▶ [WORK TO COMPLETE] Below are some records; repeat them all exactly, minus the pictures.

Page images and extracted text:
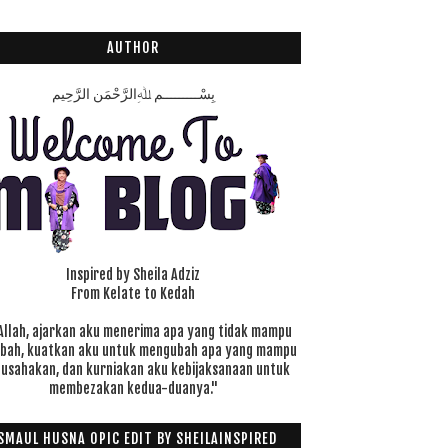
AUTHOR
بِسْـــــــــمِ ﷲِالرَّحْمَنِ الرَّحِيم
Inspired by Sheila Adziz
From Kelate to Kedah
Allah, ajarkan aku menerima apa yang tidak mampu
ubah, kuatkan aku untuk mengubah apa yang mampu
 usahakan, dan kurniakan aku kebijaksanaan untuk
membezakan kedua-duanya."
SMAUL HUSNA OPIC EDIT BY SHEILAINSPIRED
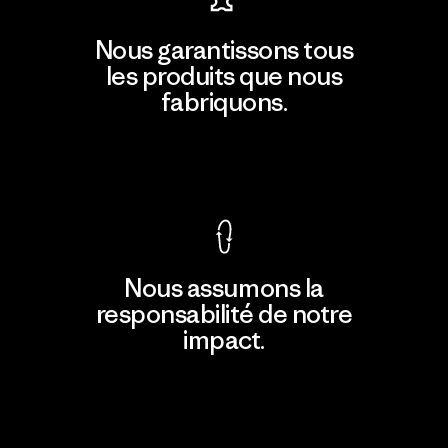
Nous garantissons tous
les produits que nous
fabriquons.
Voir la Garantie Ironclad
Nous assumons la
responsabilité de notre
impact.
Découvrir notre empreinte carbone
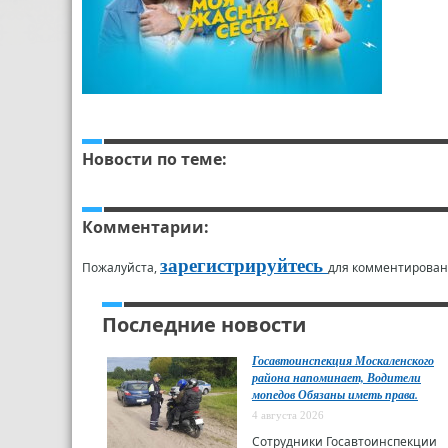
Новости по теме:
Комментарии:
зарегистрируйтесь
Пожалуйста,
для комментирован
Последние новости
Госавтоинспекция Москаленского
района напоминает, Водители
мопедов Обязаны иметь права.
4 августа 2026
Сотрудники Госавтоинспекции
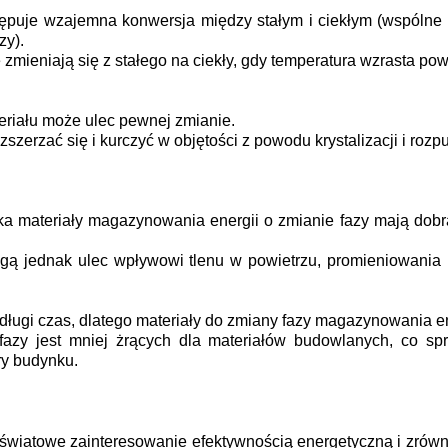
ępuje wzajemna konwersja między stałym i ciekłym (wspólne ma
zy).
zmieniają się z stałego na ciekły, gdy temperatura wzrasta powy
eriału może ulec pewnej zmianie.
szerzać się i kurczyć w objętości z powodu krystalizacji i roz
a materiały magazynowania energii o zmianie fazy mają dobrą 
ogą jednak ulec wpływowi tlenu w powietrzu, promieniowania 
z długi czas, dlatego materiały do zmiany fazy magazynowania 
azy jest mniej żrących dla materiałów budowlanych, co spr
ry budynku.
ce światowe zainteresowanie efektywnością energetyczną i zr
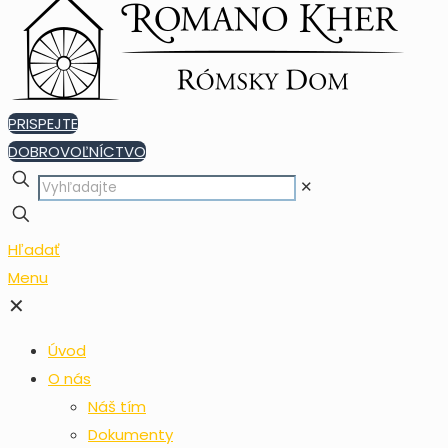
PRISPEJTE
DOBROVOĽNÍCTVO
✕
Hľadať
Menu
✕
Úvod
O nás
Náš tím
Dokumenty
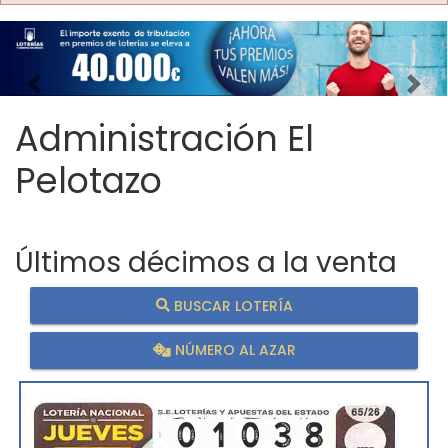
Imagen anterior
Imag
Administración El
Pelotazo
Últimos décimos a la venta
BUSCAR LOTERÍA
NÚMERO AL AZAR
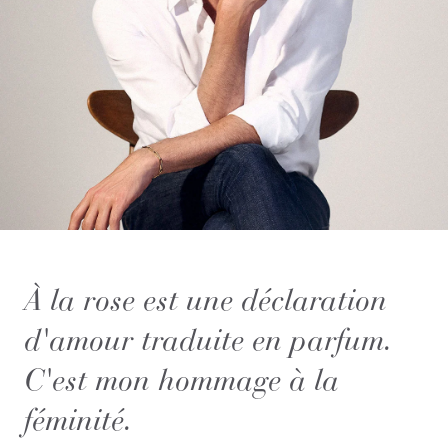
À la rose est une déclaration
d'amour traduite en parfum.
C'est mon hommage à la
féminité.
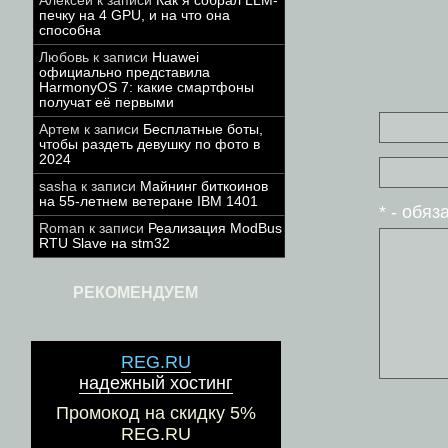
Алексей
к записи
Как я собрал LLM-
печку на 4 GPU, и на что она
способна
Любовь
к записи
Huawei
официально представила
HarmonyOS 7: какие смартфоны
получат её первыми
Артем
к записи
Бесплатные боты,
чтобы раздеть девушку по фото в
2024
sasha
к записи
Майнинг биткоинов
на 55-летнем ветеране IBM 1401
* - обя
Roman
к записи
Реализация ModBus
RTU Slave на stm32
РЕКОМЕНДУЕМ
REG.RU
надежный хостинг
Промокод на скидку 5%
REG.RU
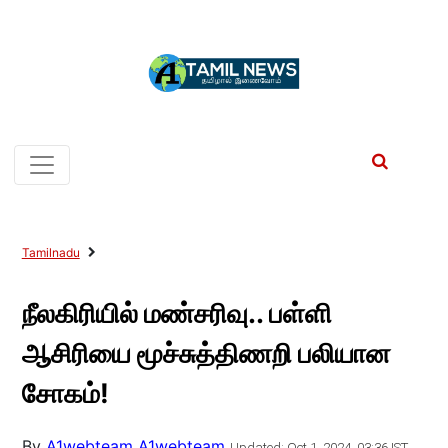
Tamilnadu
நீலகிரியில் மண்சரிவு.. பள்ளி
ஆசிரியை மூச்சுத்திணறி பலியான
சோகம்!
By
A1webteam A1webteam
Updated: Oct 1, 2024, 03:36 IST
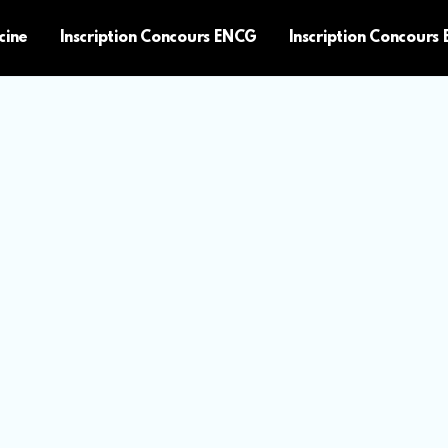
cine
Inscription Concours ENCG
Inscription Concours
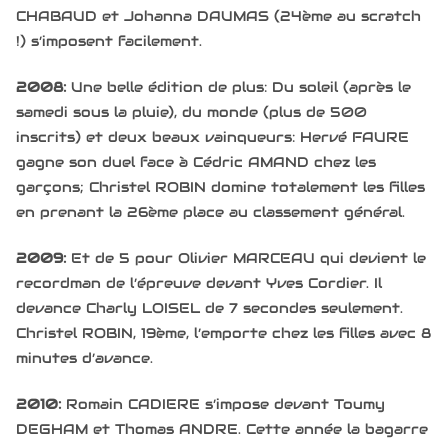
CHABAUD et Johanna DAUMAS (24ème au scratch
!) s’imposent facilement.
2008:
Une belle édition de plus: Du soleil (après le
samedi sous la pluie), du monde (plus de 500
inscrits) et deux beaux vainqueurs: Hervé FAURE
gagne son duel face à Cédric AMAND chez les
garçons; Christel ROBIN domine totalement les filles
en prenant la 26ème place au classement général.
2009:
Et de 5 pour Olivier MARCEAU qui devient le
recordman de l’épreuve devant Yves Cordier. Il
devance Charly LOISEL de 7 secondes seulement.
Christel ROBIN, 19ème, l’emporte chez les filles avec 8
minutes d’avance.
2010:
Romain CADIERE s’impose devant Toumy
DEGHAM et Thomas ANDRE. Cette année la bagarre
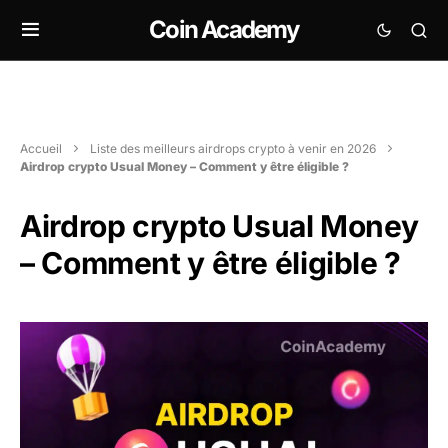
Coin Academy
Accueil
Liste des meilleurs airdrops crypto à venir en 2026
Airdrop crypto Usual Money – Comment y être éligible ?
Airdrop crypto Usual Money
– Comment y être éligible ?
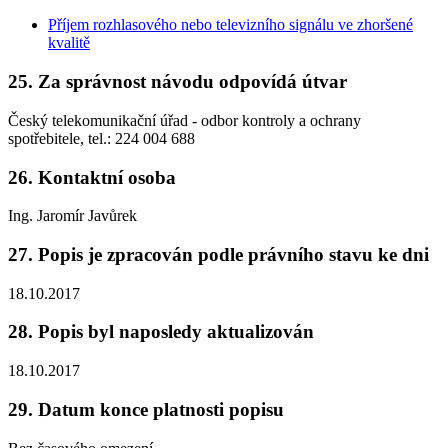
Příjem rozhlasového nebo televizního signálu ve zhoršené
kvalitě
25. Za správnost návodu odpovídá útvar
Český telekomunikační úřad - odbor kontroly a ochrany
spotřebitele, tel.: 224 004 688
26. Kontaktní osoba
Ing. Jaromír Javůrek
27. Popis je zpracován podle právního stavu ke dni
18.10.2017
28. Popis byl naposledy aktualizován
18.10.2017
29. Datum konce platnosti popisu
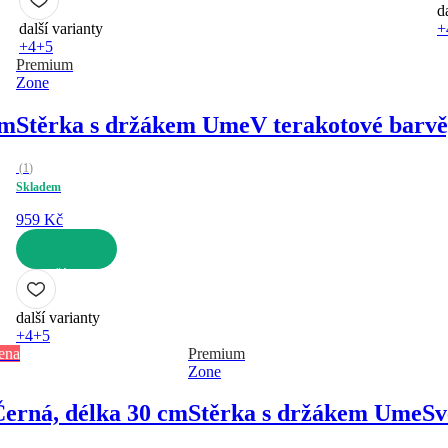
d
další varianty
+
+4
+5
Premium
Zone
cm
Stěrka s držákem Ume
V terakotové barvě
(
1
)
Skladem
959 Kč
DO KOŠÍKU
další varianty
+4
+5
ena
Premium
Zone
Černá, délka 30 cm
Stěrka s držákem Ume
Sv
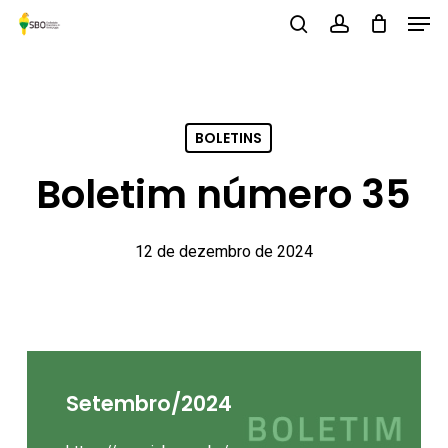
Men
Skip
to
search
account
Close
main
Menu
content
BOLETINS
Boletim número 35
12 de dezembro de 2024
Setembro/2024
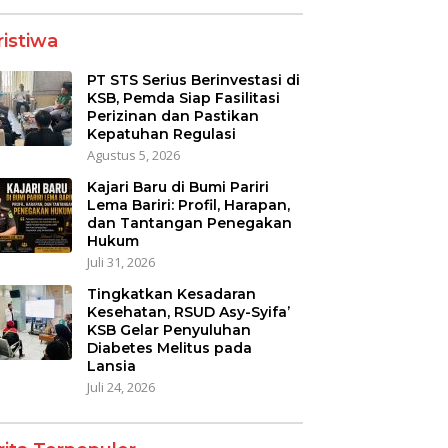
ristiwa
PT STS Serius Berinvestasi di
KSB, Pemda Siap Fasilitasi
Perizinan dan Pastikan
Kepatuhan Regulasi
Agustus 5, 2026
Kajari Baru di Bumi Pariri
Lema Bariri: Profil, Harapan,
dan Tantangan Penegakan
Hukum
Juli 31, 2026
Tingkatkan Kesadaran
Kesehatan, RSUD Asy-Syifa’
KSB Gelar Penyuluhan
Diabetes Melitus pada
Lansia
Juli 24, 2026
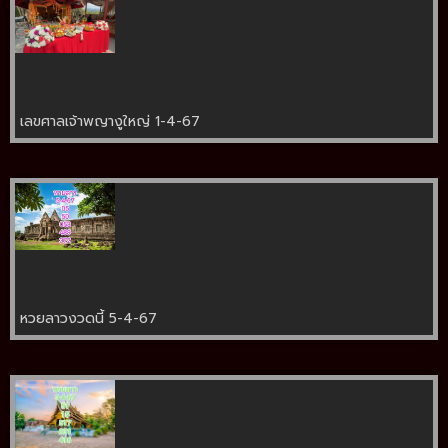
เลขศาลเจ้าพญางูใหญ่ 1-4-67
หวยลาวงวดนี้ 5-4-67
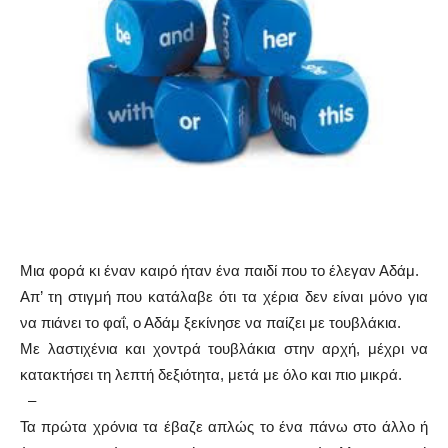
Μια φορά κι έναν καιρό ήταν ένα παιδί που το έλεγαν Αδάμ.
Απ’ τη στιγμή που κατάλαβε ότι τα χέρια δεν είναι μόνο για
να πιάνει το φαΐ, ο Αδάμ ξεκίνησε να παίζει με τουβλάκια.
Με λαστιχένια και χοντρά τουβλάκια στην αρχή, μέχρι να
κατακτήσει τη λεπτή δεξιότητα, μετά με όλο και πιο μικρά.
–
Τα πρώτα χρόνια τα έβαζε απλώς το ένα πάνω στο άλλο ή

▶ [TASK RESULT]
AUTHOR
بِسْـــــــــمِ ﷲِالرَّحْمَنِ الرَّحِيم
Inspired by Sheila Adziz
From Kelate to Kedah
Allah, ajarkan aku menerima apa yang tidak mampu
ubah, kuatkan aku untuk mengubah apa yang mampu
 usahakan, dan kurniakan aku kebijaksanaan untuk
membezakan kedua-duanya."
SMAUL HUSNA OPIC EDIT BY SHEILAINSPIRED
Nous garantissons tous
les produits que nous
fabriquons.
Voir la Garantie Ironclad
Nous assumons la
responsabilité de notre
impact.
Découvrir notre empreinte carbone
Новости по теме:
Комментарии:
зарегистрируйтесь
Пожалуйста,
для комментирован
Последние новости
Госавтоинспекция Москаленского
района напоминает, Водители
мопедов Обязаны иметь права.
4 августа 2026
Сотрудники Госавтоинспекции
ępuje wzajemna konwersja między stałym i ciekłym (wspólne ma
zy).
zmieniają się z stałego na ciekły, gdy temperatura wzrasta powy
eriału może ulec pewnej zmianie.
szerzać się i kurczyć w objętości z powodu krystalizacji i roz
a materiały magazynowania energii o zmianie fazy mają dobrą 
ogą jednak ulec wpływowi tlenu w powietrzu, promieniowania 
z długi czas, dlatego materiały do zmiany fazy magazynowania 
azy jest mniej żrących dla materiałów budowlanych, co spr
ry budynku.
ce światowe zainteresowanie efektywnością energetyczną i zr
PRISPEJTE
DOBROVOĽNÍCTVO
✕
Hľadať
Menu
✕
Úvod
O nás
Náš tím
Dokumenty
Imagen anterior
Imag
Administración El
Pelotazo
Últimos décimos a la venta
BUSCAR LOTERÍA
NÚMERO AL AZAR
À la rose est une déclaration
d'amour traduite en parfum.
C'est mon hommage à la
féminité.
Алексей
к записи
Как я собрал LLM-
печку на 4 GPU, и на что она
способна
Любовь
к записи
Huawei
официально представила
HarmonyOS 7: какие смартфоны
получат её первыми
Артем
к записи
Бесплатные боты,
чтобы раздеть девушку по фото в
2024
sasha
к записи
Майнинг биткоинов
на 55-летнем ветеране IBM 1401
* - обя
Roman
к записи
Реализация ModBus
RTU Slave на stm32
РЕКОМЕНДУЕМ
REG.RU
надежный хостинг
Промокод на скидку 5%
REG.RU
Tamilnadu
நீலகிரியில் மண்சரிவு.. பள்ளி
ஆசிரியை மூச்சுத்திணறி பலியான
சோகம்!
By
A1webteam A1webteam
Updated: Oct 1, 2024, 03:36 IST
cine
Inscription Concours ENCG
Inscription Concours
CHABAUD et Johanna DAUMAS (24ème au scratch
!) s’imposent facilement.
2008:
Une belle édition de plus: Du soleil (après le
samedi sous la pluie), du monde (plus de 500
inscrits) et deux beaux vainqueurs: Hervé FAURE
gagne son duel face à Cédric AMAND chez les
garçons; Christel ROBIN domine totalement les filles
en prenant la 26ème place au classement général.
2009:
Et de 5 pour Olivier MARCEAU qui devient le
recordman de l’épreuve devant Yves Cordier. Il
devance Charly LOISEL de 7 secondes seulement.
Christel ROBIN, 19ème, l’emporte chez les filles avec 8
minutes d’avance.
2010:
Romain CADIERE s’impose devant Toumy
DEGHAM et Thomas ANDRE. Cette année la bagarre
Coin Academy
Accueil
Liste des meilleurs airdrops crypto à venir en 2026
Airdrop crypto Usual Money – Comment y être éligible ?
Airdrop crypto Usual Money
– Comment y être éligible ?
Příjem rozhlasového nebo televizního signálu ve zhoršené
kvalitě
25. Za správnost návodu odpovídá útvar
Český telekomunikační úřad - odbor kontroly a ochrany
spotřebitele, tel.: 224 004 688
26. Kontaktní osoba
Ing. Jaromír Javůrek
27. Popis je zpracován podle právního stavu ke dni
18.10.2017
28. Popis byl naposledy aktualizován
18.10.2017
29. Datum konce platnosti popisu
d
další varianty
+
+4
+5
Premium
Zone
cm
Stěrka s držákem Ume
V terakotové barvě
(
1
)
Skladem
959 Kč
DO KOŠÍKU
další varianty
+4
+5
ena
Premium
Zone
Černá, délka 30 cm
Stěrka s držákem Ume
Sv
Men
Skip
to
search
account
Close
main
Menu
content
BOLETINS
Boletim número 35
12 de dezembro de 2024
Setembro/2024
ristiwa
PT STS Serius Berinvestasi di
KSB, Pemda Siap Fasilitasi
Perizinan dan Pastikan
Kepatuhan Regulasi
Agustus 5, 2026
Kajari Baru di Bumi Pariri
Lema Bariri: Profil, Harapan,
dan Tantangan Penegakan
Hukum
Juli 31, 2026
Tingkatkan Kesadaran
Kesehatan, RSUD Asy-Syifa’
KSB Gelar Penyuluhan
Diabetes Melitus pada
Lansia
Juli 24, 2026
เลขศาลเจ้าพญางูใหญ่ 1-4-67
หวยลาวงวดนี้ 5-4-67
Μια φορά κι έναν καιρό ήταν ένα παιδί που το έλεγαν Αδάμ.
Απ’ τη στιγμή που κατάλαβε ότι τα χέρια δεν είναι μόνο για
να πιάνει το φαΐ, ο Αδάμ ξεκίνησε να παίζει με τουβλάκια.
Με λαστιχένια και χοντρά τουβλάκια στην αρχή, μέχρι να
κατακτήσει τη λεπτή δεξιότητα, μετά με όλο και πιο μικρά.
–
Τα πρώτα χρόνια τα έβαζε απλώς το ένα πάνω στο άλλο ή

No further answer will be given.